Jeff Pryor is another graduate of PNWU. He and his wife also want to stay in the area, close to family. But for his residency Jeff had to relocate to Traverse City, Michigan.

And he is not sure he’ll come back.

“I think one of the draws is that it’d be easy to stay here," Pryor says. "I know who I’d do my referrals to because I’d worked with them, and it’s kind of comfortable because I’ve settled in here.”

Dr. Roger Rosenblatt says, "It’s unlikely that a very high proportion will come back.” He is a professor of Family Medicine at the University of Washington and studies medical issues in rural areas.

“The best predictor of where somebody will go into practice is where they will took their residency and a good proportion end up practicing within a 100 miles of where they finished their residency," explains Rosenblatt.

It’s a trend that leaders at Pacific Northwest University are hoping to buck.

“Now even if they go to Massachusetts for three years of residency I think there is a strong chance we could get them back here to practice," says Dr. Mike Maples, who chairs the Board of Trustees for the school. "I think the University is achieving its mission in terms of producing physician interested in primary care and in serving underserved populations.”

But the biggest challenge to starting new residency programs is money.

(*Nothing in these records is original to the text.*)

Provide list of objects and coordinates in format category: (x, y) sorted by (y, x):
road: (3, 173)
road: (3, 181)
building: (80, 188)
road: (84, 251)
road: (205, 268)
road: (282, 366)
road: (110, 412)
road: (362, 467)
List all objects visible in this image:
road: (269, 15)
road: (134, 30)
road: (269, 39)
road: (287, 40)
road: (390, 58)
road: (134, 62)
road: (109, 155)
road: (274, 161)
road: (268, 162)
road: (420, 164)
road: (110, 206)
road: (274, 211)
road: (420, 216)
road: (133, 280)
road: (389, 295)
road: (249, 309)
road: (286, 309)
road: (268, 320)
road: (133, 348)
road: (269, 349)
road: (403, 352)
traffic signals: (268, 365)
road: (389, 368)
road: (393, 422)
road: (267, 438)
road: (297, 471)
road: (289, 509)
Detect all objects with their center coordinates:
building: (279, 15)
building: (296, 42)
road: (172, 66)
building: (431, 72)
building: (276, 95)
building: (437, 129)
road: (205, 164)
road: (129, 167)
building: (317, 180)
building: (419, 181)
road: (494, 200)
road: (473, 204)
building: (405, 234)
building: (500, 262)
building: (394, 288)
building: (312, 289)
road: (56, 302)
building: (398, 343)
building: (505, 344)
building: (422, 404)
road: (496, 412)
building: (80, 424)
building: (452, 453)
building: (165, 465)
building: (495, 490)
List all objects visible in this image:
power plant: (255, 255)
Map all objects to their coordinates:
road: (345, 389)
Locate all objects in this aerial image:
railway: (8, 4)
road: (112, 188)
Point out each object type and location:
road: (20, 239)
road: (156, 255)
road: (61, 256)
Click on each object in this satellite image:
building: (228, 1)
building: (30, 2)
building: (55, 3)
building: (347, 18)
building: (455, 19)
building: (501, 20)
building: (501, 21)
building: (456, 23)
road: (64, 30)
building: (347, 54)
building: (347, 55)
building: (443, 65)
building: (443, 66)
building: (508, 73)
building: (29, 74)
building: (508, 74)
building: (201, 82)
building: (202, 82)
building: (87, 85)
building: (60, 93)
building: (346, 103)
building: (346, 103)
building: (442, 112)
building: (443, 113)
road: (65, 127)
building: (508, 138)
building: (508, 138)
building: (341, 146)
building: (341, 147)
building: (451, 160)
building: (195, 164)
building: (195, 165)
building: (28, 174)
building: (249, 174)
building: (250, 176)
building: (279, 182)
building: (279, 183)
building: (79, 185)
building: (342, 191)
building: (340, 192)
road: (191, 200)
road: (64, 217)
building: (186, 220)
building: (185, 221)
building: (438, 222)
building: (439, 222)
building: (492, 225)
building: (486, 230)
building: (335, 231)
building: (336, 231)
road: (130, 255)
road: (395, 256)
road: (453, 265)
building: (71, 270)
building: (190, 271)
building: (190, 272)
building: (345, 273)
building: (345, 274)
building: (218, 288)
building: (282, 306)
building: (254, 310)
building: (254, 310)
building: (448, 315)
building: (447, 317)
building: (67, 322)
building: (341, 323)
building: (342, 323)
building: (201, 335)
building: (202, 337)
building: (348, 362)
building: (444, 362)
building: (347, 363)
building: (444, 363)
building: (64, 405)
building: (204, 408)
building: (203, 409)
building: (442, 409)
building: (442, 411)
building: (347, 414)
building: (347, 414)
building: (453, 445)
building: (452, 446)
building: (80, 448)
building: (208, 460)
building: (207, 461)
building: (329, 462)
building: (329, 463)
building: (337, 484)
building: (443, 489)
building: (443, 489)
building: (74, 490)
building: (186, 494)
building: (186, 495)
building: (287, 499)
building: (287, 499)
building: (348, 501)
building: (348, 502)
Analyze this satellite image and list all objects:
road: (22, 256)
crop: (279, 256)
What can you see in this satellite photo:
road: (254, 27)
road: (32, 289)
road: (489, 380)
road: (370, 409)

Dr. Don Weaver is Chief Medical Officer for the National Association of Community Health Clinics. He says the federal government does provide money for medical education but there’s been a cap on residency funding since 1997.

“There is going to need to be some sort of relaxation of the cap or people looking at alternative ways of funding residency training, and or both, if residency positions are going to be expanded,” Weaver says.

It’s a little like the chicken and the egg scenario. But Roger Rosenblatt at the University of Washington is hoping that equation will change when more people have access to health coverage under Obamacare.

“So lets be optimistic about this," Rosenblatt says. "We have the egg in the new healthcare system, so lets start building some really innovative chickens.”

In the meantime Pacific Northwest University has doubled its enrollment this year. And that means more osteopathic medical students will be looking for open residency spots.